WORK INSTRUCTIONS: Copy the passage from the forum thread on lifting belts verbatim, starting at "I was training" up to and including "safe side imo....".
** Opening TEXT SHOWN block **
Nice new avatar, brings back memories,


----------



## Captain Hero (Jun 13, 2004)

jw007 said:


> Will have tell Andy Bolten, glenn ross, del mqueen, marius pudz and even chris jenkins that then


no probs, get them all in the same room for me and ill be happy to :tongue:


----------



## Guest (Sep 27, 2008)

Nytol said:


> Nice new avatar, brings back memories,


Indeed it does, it was a fun day in a full of rage nose bleeding kind of way:lol:


----------



## Morgy (Jan 21, 2006)

Im one of the ones that always uses a belt when deadlifting and squatting. Its just a precaution for that extra rep, you know the one, when everythings moving and shaking except for the barbell. Theres nothing wrong with a bit of security when it comes your one and only back


----------



## Dezmyster (Nov 28, 2008)

I dont use a belt much these days because i dont lift heavy weights anymore but when i was lifting heavy weights i allways used a belt. My advice for what its worth is allways use a belt for support to the lower back or pay the price when your older.


----------



## bkoz (Apr 29, 2008)

I was training wit a long jumper 2day and he says same as nytol.And his trainer says if you need a belt your body is not in condition.I use a belt and advise people to were one i done my ciatic nerve in my lower back boxing and was in bed for 8 weeks.Every year now it pulls and i need 2 rest it.So wear a belt and be on the safe side imo....
** Closing TEXT SHOWN block **
** Opening GIVEN DATA block **
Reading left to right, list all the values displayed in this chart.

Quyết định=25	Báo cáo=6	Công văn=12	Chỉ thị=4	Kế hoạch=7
** Closing GIVEN DATA block **
RESULT FOR THIS TASK:
I was training wit a long jumper 2day and he says same as nytol.And his trainer says if you need a belt your body is not in condition.I use a belt and advise people to were one i done my ciatic nerve in my lower back boxing and was in bed for 8 weeks.Every year now it pulls and i need 2 rest it.So wear a belt and be on the safe side imo....